La traduction de la vision
Jean-Luc a traduit cette vision grâce à un lieu articulé autour de différents magasins. Une année a été nécessaire à la naissance de la surface de 1500m2, les 6 derniers mois étant dédiés à la transformation et à la rénovation de cet ancienne manufacture de papiers peints dans un coin de Paris qui n’était a priori pas une destination « IN ». Douze mois de travail acharné donc avec un risque très élevé d’échec en raison de la localisation et des montants enjeu.

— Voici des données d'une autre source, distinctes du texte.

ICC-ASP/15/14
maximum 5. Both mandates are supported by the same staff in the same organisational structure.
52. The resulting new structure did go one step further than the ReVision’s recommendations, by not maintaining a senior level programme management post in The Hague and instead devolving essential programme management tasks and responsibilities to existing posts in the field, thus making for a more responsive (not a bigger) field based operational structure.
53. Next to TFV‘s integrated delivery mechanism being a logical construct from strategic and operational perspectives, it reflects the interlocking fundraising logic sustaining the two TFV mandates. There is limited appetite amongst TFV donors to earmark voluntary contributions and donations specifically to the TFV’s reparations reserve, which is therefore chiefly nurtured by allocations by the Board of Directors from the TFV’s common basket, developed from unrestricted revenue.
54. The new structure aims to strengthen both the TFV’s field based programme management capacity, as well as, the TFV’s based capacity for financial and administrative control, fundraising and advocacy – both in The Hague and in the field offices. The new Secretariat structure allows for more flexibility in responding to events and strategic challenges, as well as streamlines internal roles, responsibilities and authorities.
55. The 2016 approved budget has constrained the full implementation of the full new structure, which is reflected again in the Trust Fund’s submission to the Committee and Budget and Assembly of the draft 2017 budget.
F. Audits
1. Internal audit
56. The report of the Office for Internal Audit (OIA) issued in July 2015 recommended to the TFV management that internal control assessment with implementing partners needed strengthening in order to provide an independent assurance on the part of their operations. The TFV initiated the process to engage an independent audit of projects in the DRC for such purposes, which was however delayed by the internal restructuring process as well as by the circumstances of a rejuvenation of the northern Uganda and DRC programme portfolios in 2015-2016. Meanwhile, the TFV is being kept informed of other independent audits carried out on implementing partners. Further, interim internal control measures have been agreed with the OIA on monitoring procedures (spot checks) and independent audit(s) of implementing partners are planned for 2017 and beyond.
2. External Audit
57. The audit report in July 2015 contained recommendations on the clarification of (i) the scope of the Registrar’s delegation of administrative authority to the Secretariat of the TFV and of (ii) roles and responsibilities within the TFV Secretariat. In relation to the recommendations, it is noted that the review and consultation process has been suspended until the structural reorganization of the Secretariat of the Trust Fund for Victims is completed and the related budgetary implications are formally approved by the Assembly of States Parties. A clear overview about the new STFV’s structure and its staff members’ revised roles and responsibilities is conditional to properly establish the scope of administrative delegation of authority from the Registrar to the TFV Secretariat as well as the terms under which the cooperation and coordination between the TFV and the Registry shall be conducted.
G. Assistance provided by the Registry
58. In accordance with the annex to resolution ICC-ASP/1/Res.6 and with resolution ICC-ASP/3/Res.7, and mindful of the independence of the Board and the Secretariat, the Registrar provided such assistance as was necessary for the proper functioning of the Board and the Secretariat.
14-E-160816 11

Le concept store est articulée autour d’un magasin qui réalise 90% des revenus de l’ensemble du groupe et de 3 restaurants (dont un salon de thé, un restaurant rapide au rez-de-chaussée et un plus classique au sous-sol). Une équipe de 60 personnes est nécessaire pour faire tourner cette entreprise très complexe où des activités très différentes sont réunies sous un même toit, sans la possibilité de tirer parti des économies d’échelle (sauf entre les 3 restaurants). Malgré cela, Merci a atteint le seuil de rentabilité en 2012 grâce à ce que Jean-Luc dépeint comme une stratégie Low-Cost. Une attention de tout instant est accordée à la gestion de la trésorerie et Jean-Luc me donnait ce samedi-là l’exemple de travaux de peinture qui dans n’importe quel autre magasin se feraient le dimanche et se paieraient au prix fort. Pas de travail dominical ici ; les clients de passage ce samedi-là acceptent sans broncher la présente de l’échelle et du peintre.

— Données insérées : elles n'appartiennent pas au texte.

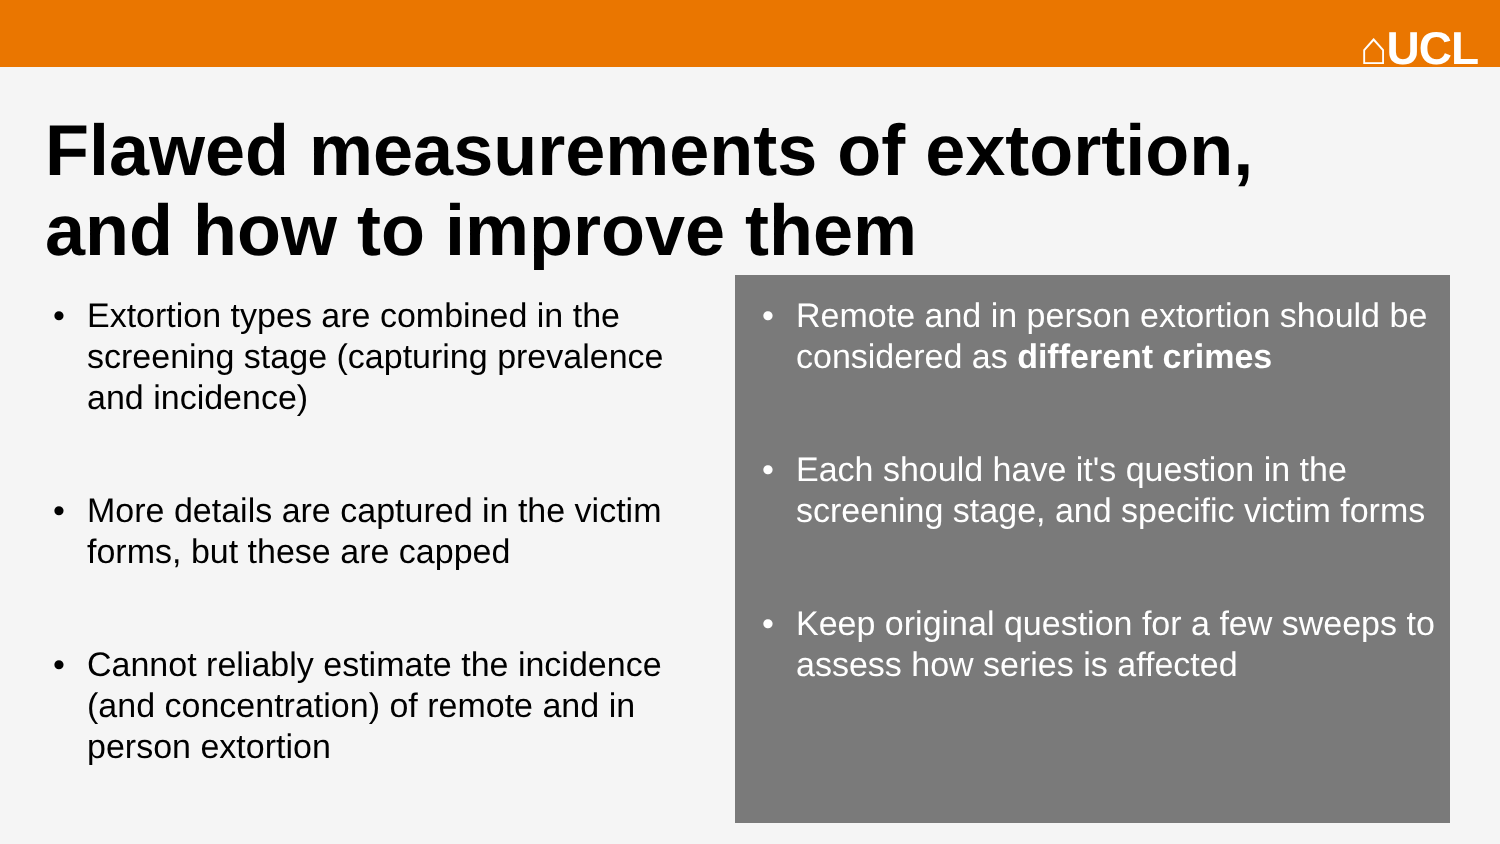⌂UCL
Flawed measurements of extortion,
and how to improve them
• Extortion types are combined in the screening stage (capturing prevalence and incidence)
• More details are captured in the victim forms, but these are capped
• Cannot reliably estimate the incidence (and concentration) of remote and in person extortion
• Remote and in person extortion should be considered as different crimes
• Each should have it's question in the screening stage, and specific victim forms
• Keep original question for a few sweeps to assess how series is affected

La ligne directrice du concept store est que tous les produits doivent être égaux et qu’aucun d’entre eux (ni aucun créateur) ne doit se voir accorder de privilèges (ce principe est également valable pour les journalistes qui ne reçoivent aucune réduction ni produits gratuits). Le produit est roi et les investissements n’ont pas été consacrés à la mise en œuvre de matériaux coûteux (marbre, etc …) mais plutôt dans la structure du magasin lui-même et dans le recrutement d’un personnel de qualité (notamment les acheteurs sur lesquels repose la pression de trouver les objets qui plairont). Le résultat est une audience incroyable de 5000 visiteurs par jour (1 million par an) sans aucun effet de saisonnalité (la fréquentation est en moyenne la même toute l’année)
Les résultats
Merci a atteint l’équilibre en 2013 avec 15m € chiffre d’affaires, soit moins de 4 ans après son lancement. Le projet est maintenant rentable même si, comme l’admet Jean-Luc, le pari était osé. Les investissements initiaux étaient énormes et ce projet n’aurait pas pu être lancé par des entrepreneurs désargentés. Il fallait avoir les poches profondes pour se permettre une telle liberté (liberté que les banques n’aiment pas par définition en raison des risques associés et de la difficulté de prédire l’avenir).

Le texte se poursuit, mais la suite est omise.